A differentially private implementation of the apply method.

PrivateDataFrame.applymap(func, eps = 0 , output_bounds = None)
  • func: callable
    Python function, returns a single value from a single value. Output should be string, int, float, boolean or datetime. Keep in mind, that this function will run in an isolated environment, with mypy strict mode enabled. The function should be meet following constraints:

    • Func can only take one argument, which would be the individual element the function is being applied on.

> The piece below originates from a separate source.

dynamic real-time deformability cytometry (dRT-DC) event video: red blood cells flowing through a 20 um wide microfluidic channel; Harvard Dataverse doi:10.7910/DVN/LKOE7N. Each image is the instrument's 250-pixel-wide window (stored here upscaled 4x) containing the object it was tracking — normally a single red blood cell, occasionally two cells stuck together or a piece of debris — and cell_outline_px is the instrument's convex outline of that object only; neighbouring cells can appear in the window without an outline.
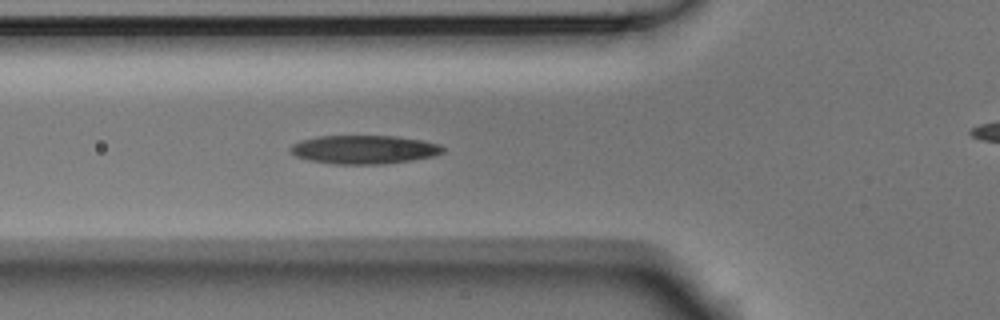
{"species": "Egyptian fruit bat (a non-hibernating species)", "species_latin": "Rousettus aegyptiacus", "temperature_condition": "room temperature", "stored_images_in_passage": 5, "segment_of_instrument_passage": [1, 2], "camera_frame_rate_fps": 3000, "um_per_image_px": 0.085, "animal": {"sex": "male"}, "frame": {"image": 1, "passage_image": 4, "time_ms": 1.0, "image_size_px": [1000, 320], "cell_outline_px": [[444, 152], [436, 156], [412, 160], [384, 164], [332, 164], [308, 160], [296, 156], [292, 152], [292, 144], [300, 140], [320, 136], [396, 136], [424, 140], [440, 144], [444, 148]], "centroid_in_image_um": [31.0, 12.71], "position_along_channel_um": 94.8, "area_um2": 25.55}}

    • Appropriate type annotations should be present in the function. To use datetime and regex, do import datetime and import re respectively to put their type annotations. For examples, checkout pandas quickstart

  • eps: float
    The epsilon provided to the differentially private calculation. eps must be >=0. (used to calculate bounds)

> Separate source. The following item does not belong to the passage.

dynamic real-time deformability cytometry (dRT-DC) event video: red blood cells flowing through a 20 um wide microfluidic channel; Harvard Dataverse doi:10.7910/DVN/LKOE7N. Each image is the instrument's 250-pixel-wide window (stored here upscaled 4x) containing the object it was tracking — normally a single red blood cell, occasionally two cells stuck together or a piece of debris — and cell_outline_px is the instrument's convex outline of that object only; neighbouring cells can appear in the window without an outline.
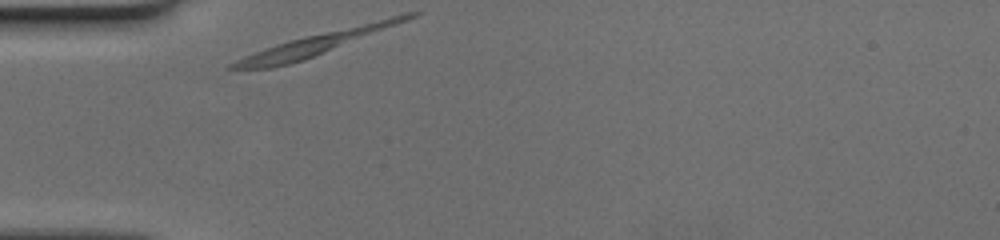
{"species": "human", "species_latin": "Homo sapiens", "temperature_condition": "cold", "stored_images_in_passage": 27, "camera_frame_rate_fps": 3000, "um_per_image_px": 0.085, "donor": {"sex": "female"}, "frame": {"image": 1, "passage_image": 1, "time_ms": 0.0, "image_size_px": [1000, 240], "cell_outline_px": [[420, 12], [416, 16], [396, 24], [304, 60], [272, 68], [228, 68], [228, 64], [236, 60], [276, 44], [288, 40], [304, 36], [404, 12]], "centroid_in_image_um": [26.87, 3.68], "position_along_channel_um": 58.1, "area_um2": 22.25}}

  • output_bounds:Dict[str, Tuple[float, float]]
    Mention output bounds (if already known) for preventing the spending of epsilon to get estimated bounds of the applied function.

  • categorical_output_bounds:Dict[str, List]
    Mention categorical output bounds (if already known). If categorical output bounds for a specific column is not given, it will be calculated automatically using the function provided.

  • Returns
    PrivateDataFrame

categorical_metadata

Returns the categorical_metadata of the PrivateDataFrame

PrivateDataFrame.categorical_metadata -> dict

columns

Returns the column names of the PrivateDataFrame.

PrivateDataFrame.columns -> Index(object)
>> test_x.columns

Index(['age', 'workclass', 'fnlwgt', 'education', 'educational-num',
'marital-status', 'occupation', 'relationship', 'race', 'gender',
'capital-gain', 'capital-loss', 'hours-per-week', 'native-country'],
dtype='object')

copy

Returns a copy of the PrivateDataFrame.

PrivateDataFrame.copy() -> PrivateDataFrame

describe

A differentially private implementation of the describe method.

PrivateDataFrame.describe(eps, percentiles = None, include = None, exclude = None)
  • eps: float
    The epsilon provided to the differentially private calculation. eps must be >=0.

  • percentiles: list-like of numbers, optional
    The percentiles to include in the output. All should fall between 0 and 1. The default is [.25, .5, .75], which returns the 25th, 50th, and 75th percentiles.

  • include: ‘all’, list-like of dtypes or None (default), optional
    A white list of data types to include in the result. Ignored for Series. Here are the options:

    • ‘all’ : All columns of the input will be included in the output.

    • A list-like of dtypes : Limits the results to the provided data types. To limit the result to numeric types submit numpy.number. To limit it instead to object columns submit the numpy.object data type. Strings can also be used in the style of select_dtypes (e.g. df.describe(include=['O'])). To select pandas categorical columns, use 'category'

    • None (default) : The result will include all numeric columns.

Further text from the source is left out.